### Problem to work on
Format the lines of the data below as a numbered list, omitting any blank lines.

-- Begin Entries supplied --

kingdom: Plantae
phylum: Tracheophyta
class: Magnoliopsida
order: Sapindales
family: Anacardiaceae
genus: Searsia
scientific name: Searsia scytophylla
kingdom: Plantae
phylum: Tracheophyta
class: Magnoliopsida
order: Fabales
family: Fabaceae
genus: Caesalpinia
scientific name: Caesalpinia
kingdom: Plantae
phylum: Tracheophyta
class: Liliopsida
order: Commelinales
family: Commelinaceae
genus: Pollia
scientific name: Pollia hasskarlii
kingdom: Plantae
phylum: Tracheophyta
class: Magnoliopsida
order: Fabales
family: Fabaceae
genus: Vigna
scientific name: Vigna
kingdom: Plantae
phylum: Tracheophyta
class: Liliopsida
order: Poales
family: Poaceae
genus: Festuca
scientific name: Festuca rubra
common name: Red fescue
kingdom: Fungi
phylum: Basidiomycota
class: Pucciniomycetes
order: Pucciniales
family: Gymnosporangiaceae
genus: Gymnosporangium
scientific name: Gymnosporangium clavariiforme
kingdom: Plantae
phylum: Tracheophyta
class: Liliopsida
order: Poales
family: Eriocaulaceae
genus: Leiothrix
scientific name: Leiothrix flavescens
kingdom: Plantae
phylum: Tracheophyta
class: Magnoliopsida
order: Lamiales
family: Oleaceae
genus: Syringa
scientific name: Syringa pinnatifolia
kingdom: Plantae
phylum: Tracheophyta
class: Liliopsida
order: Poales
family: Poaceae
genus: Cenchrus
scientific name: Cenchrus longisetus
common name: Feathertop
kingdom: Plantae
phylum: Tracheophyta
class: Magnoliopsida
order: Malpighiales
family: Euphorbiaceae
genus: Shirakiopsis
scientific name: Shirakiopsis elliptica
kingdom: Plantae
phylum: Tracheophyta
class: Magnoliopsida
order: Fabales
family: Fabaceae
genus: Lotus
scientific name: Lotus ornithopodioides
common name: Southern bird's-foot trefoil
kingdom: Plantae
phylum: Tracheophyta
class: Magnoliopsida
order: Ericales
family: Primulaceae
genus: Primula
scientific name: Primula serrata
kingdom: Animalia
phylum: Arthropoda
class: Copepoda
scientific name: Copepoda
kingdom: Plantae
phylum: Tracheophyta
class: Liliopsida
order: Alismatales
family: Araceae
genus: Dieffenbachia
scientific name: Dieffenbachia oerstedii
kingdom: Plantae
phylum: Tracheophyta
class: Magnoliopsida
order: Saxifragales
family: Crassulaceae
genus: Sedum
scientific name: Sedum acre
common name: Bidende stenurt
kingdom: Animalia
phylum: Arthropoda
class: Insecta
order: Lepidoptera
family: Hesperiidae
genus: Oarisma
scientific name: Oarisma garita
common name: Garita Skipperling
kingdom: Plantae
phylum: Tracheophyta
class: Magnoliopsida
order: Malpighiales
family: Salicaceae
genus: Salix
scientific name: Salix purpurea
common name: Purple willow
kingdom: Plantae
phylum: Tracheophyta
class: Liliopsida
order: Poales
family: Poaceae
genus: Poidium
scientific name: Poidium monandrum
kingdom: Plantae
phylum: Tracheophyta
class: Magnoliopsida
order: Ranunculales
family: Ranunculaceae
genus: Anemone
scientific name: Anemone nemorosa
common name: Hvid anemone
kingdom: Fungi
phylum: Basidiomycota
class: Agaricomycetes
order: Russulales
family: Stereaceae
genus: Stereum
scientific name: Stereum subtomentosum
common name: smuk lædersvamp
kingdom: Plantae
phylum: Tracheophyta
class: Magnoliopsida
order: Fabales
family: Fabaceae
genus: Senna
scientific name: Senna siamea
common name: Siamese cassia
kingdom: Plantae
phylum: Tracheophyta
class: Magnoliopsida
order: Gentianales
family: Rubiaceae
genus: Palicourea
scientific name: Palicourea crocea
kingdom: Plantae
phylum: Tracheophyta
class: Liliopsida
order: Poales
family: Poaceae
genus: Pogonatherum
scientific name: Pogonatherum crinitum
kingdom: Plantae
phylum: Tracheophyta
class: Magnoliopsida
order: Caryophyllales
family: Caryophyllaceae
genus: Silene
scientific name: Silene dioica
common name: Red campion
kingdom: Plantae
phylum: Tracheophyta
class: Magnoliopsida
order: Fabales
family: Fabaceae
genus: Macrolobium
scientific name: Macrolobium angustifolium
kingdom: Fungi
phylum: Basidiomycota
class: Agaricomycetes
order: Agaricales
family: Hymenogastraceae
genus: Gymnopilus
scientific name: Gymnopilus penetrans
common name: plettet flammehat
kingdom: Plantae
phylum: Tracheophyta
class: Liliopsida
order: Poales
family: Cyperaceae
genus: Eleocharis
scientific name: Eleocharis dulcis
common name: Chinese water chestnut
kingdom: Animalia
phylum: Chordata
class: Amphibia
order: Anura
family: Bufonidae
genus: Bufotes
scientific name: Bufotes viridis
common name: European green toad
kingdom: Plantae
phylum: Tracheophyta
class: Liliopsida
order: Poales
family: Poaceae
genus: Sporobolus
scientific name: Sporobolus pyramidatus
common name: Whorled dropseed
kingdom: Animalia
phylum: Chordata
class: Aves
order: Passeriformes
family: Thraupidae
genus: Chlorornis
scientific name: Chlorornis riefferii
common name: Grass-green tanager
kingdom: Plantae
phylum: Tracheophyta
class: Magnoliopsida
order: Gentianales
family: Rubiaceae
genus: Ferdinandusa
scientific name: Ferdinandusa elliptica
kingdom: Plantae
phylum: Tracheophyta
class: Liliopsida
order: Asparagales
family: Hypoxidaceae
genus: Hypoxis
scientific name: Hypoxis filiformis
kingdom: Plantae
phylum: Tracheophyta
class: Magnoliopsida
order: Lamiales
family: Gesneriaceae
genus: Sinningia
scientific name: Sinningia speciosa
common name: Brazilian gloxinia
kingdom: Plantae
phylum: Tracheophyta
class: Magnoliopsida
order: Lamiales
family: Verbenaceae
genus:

-- End Entries supplied --

### Result
1. kingdom: Plantae
2. phylum: Tracheophyta
3. class: Magnoliopsida
4. order: Sapindales
5. family: Anacardiaceae
6. genus: Searsia
7. scientific name: Searsia scytophylla
8. kingdom: Plantae
9. phylum: Tracheophyta
10. class: Magnoliopsida
11. order: Fabales
12. family: Fabaceae
13. genus: Caesalpinia
14. scientific name: Caesalpinia
15. kingdom: Plantae
16. phylum: Tracheophyta
17. class: Liliopsida
18. order: Commelinales
19. family: Commelinaceae
20. genus: Pollia
21. scientific name: Pollia hasskarlii
22. kingdom: Plantae
23. phylum: Tracheophyta
24. class: Magnoliopsida
25. order: Fabales
26. family: Fabaceae
27. genus: Vigna
28. scientific name: Vigna
29. kingdom: Plantae
30. phylum: Tracheophyta
31. class: Liliopsida
32. order: Poales
33. family: Poaceae
34. genus: Festuca
35. scientific name: Festuca rubra
36. common name: Red fescue
37. kingdom: Fungi
38. phylum: Basidiomycota
39. class: Pucciniomycetes
40. order: Pucciniales
41. family: Gymnosporangiaceae
42. genus: Gymnosporangium
43. scientific name: Gymnosporangium clavariiforme
44. kingdom: Plantae
45. phylum: Tracheophyta
46. class: Liliopsida
47. order: Poales
48. family: Eriocaulaceae
49. genus: Leiothrix
50. scientific name: Leiothrix flavescens
51. kingdom: Plantae
52. phylum: Tracheophyta
53. class: Magnoliopsida
54. order: Lamiales
55. family: Oleaceae
56. genus: Syringa
57. scientific name: Syringa pinnatifolia
58. kingdom: Plantae
59. phylum: Tracheophyta
60. class: Liliopsida
61. order: Poales
62. family: Poaceae
63. genus: Cenchrus
64. scientific name: Cenchrus longisetus
65. common name: Feathertop
66. kingdom: Plantae
67. phylum: Tracheophyta
68. class: Magnoliopsida
69. order: Malpighiales
70. family: Euphorbiaceae
71. genus: Shirakiopsis
72. scientific name: Shirakiopsis elliptica
73. kingdom: Plantae
74. phylum: Tracheophyta
75. class: Magnoliopsida
76. order: Fabales
77. family: Fabaceae
78. genus: Lotus
79. scientific name: Lotus ornithopodioides
80. common name: Southern bird's-foot trefoil
81. kingdom: Plantae
82. phylum: Tracheophyta
83. class: Magnoliopsida
84. order: Ericales
85. family: Primulaceae
86. genus: Primula
87. scientific name: Primula serrata
88. kingdom: Animalia
89. phylum: Arthropoda
90. class: Copepoda
91. scientific name: Copepoda
92. kingdom: Plantae
93. phylum: Tracheophyta
94. class: Liliopsida
95. order: Alismatales
96. family: Araceae
97. genus: Dieffenbachia
98. scientific name: Dieffenbachia oerstedii
99. kingdom: Plantae
100. phylum: Tracheophyta
101. class: Magnoliopsida
102. order: Saxifragales
103. family: Crassulaceae
104. genus: Sedum
105. scientific name: Sedum acre
106. common name: Bidende stenurt
107. kingdom: Animalia
108. phylum: Arthropoda
109. class: Insecta
110. order: Lepidoptera
111. family: Hesperiidae
112. genus: Oarisma
113. scientific name: Oarisma garita
114. common name: Garita Skipperling
115. kingdom: Plantae
116. phylum: Tracheophyta
117. class: Magnoliopsida
118. order: Malpighiales
119. family: Salicaceae
120. genus: Salix
121. scientific name: Salix purpurea
122. common name: Purple willow
123. kingdom: Plantae
124. phylum: Tracheophyta
125. class: Liliopsida
126. order: Poales
127. family: Poaceae
128. genus: Poidium
129. scientific name: Poidium monandrum
130. kingdom: Plantae
131. phylum: Tracheophyta
132. class: Magnoliopsida
133. order: Ranunculales
134. family: Ranunculaceae
135. genus: Anemone
136. scientific name: Anemone nemorosa
137. common name: Hvid anemone
138. kingdom: Fungi
139. phylum: Basidiomycota
140. class: Agaricomycetes
141. order: Russulales
142. family: Stereaceae
143. genus: Stereum
144. scientific name: Stereum subtomentosum
145. common name: smuk lædersvamp
146. kingdom: Plantae
147. phylum: Tracheophyta
148. class: Magnoliopsida
149. order: Fabales
150. family: Fabaceae
151. genus: Senna
152. scientific name: Senna siamea
153. common name: Siamese cassia
154. kingdom: Plantae
155. phylum: Tracheophyta
156. class: Magnoliopsida
157. order: Gentianales
158. family: Rubiaceae
159. genus: Palicourea
160. scientific name: Palicourea crocea
161. kingdom: Plantae
162. phylum: Tracheophyta
163. class: Liliopsida
164. order: Poales
165. family: Poaceae
166. genus: Pogonatherum
167. scientific name: Pogonatherum crinitum
168. kingdom: Plantae
169. phylum: Tracheophyta
170. class: Magnoliopsida
171. order: Caryophyllales
172. family: Caryophyllaceae
173. genus: Silene
174. scientific name: Silene dioica
175. common name: Red campion
176. kingdom: Plantae
177. phylum: Tracheophyta
178. class: Magnoliopsida
179. order: Fabales
180. family: Fabaceae
181. genus: Macrolobium
182. scientific name: Macrolobium angustifolium
183. kingdom: Fungi
184. phylum: Basidiomycota
185. class: Agaricomycetes
186. order: Agaricales
187. family: Hymenogastraceae
188. genus: Gymnopilus
189. scientific name: Gymnopilus penetrans
190. common name: plettet flammehat
191. kingdom: Plantae
192. phylum: Tracheophyta
193. class: Liliopsida
194. order: Poales
195. family: Cyperaceae
196. genus: Eleocharis
197. scientific name: Eleocharis dulcis
198. common name: Chinese water chestnut
199. kingdom: Animalia
200. phylum: Chordata
201. class: Amphibia
202. order: Anura
203. family: Bufonidae
204. genus: Bufotes
205. scientific name: Bufotes viridis
206. common name: European green toad
207. kingdom: Plantae
208. phylum: Tracheophyta
209. class: Liliopsida
210. order: Poales
211. family: Poaceae
212. genus: Sporobolus
213. scientific name: Sporobolus pyramidatus
214. common name: Whorled dropseed
215. kingdom: Animalia
216. phylum: Chordata
217. class: Aves
218. order: Passeriformes
219. family: Thraupidae
220. genus: Chlorornis
221. scientific name: Chlorornis riefferii
222. common name: Grass-green tanager
223. kingdom: Plantae
224. phylum: Tracheophyta
225. class: Magnoliopsida
226. order: Gentianales
227. family: Rubiaceae
228. genus: Ferdinandusa
229. scientific name: Ferdinandusa elliptica
230. kingdom: Plantae
231. phylum: Tracheophyta
232. class: Liliopsida
233. order: Asparagales
234. family: Hypoxidaceae
235. genus: Hypoxis
236. scientific name: Hypoxis filiformis
237. kingdom: Plantae
238. phylum: Tracheophyta
239. class: Magnoliopsida
240. order: Lamiales
241. family: Gesneriaceae
242. genus: Sinningia
243. scientific name: Sinningia speciosa
244. common name: Brazilian gloxinia
245. kingdom: Plantae
246. phylum: Tracheophyta
247. class: Magnoliopsida
248. order: Lamiales
249. family: Verbenaceae
250. genus:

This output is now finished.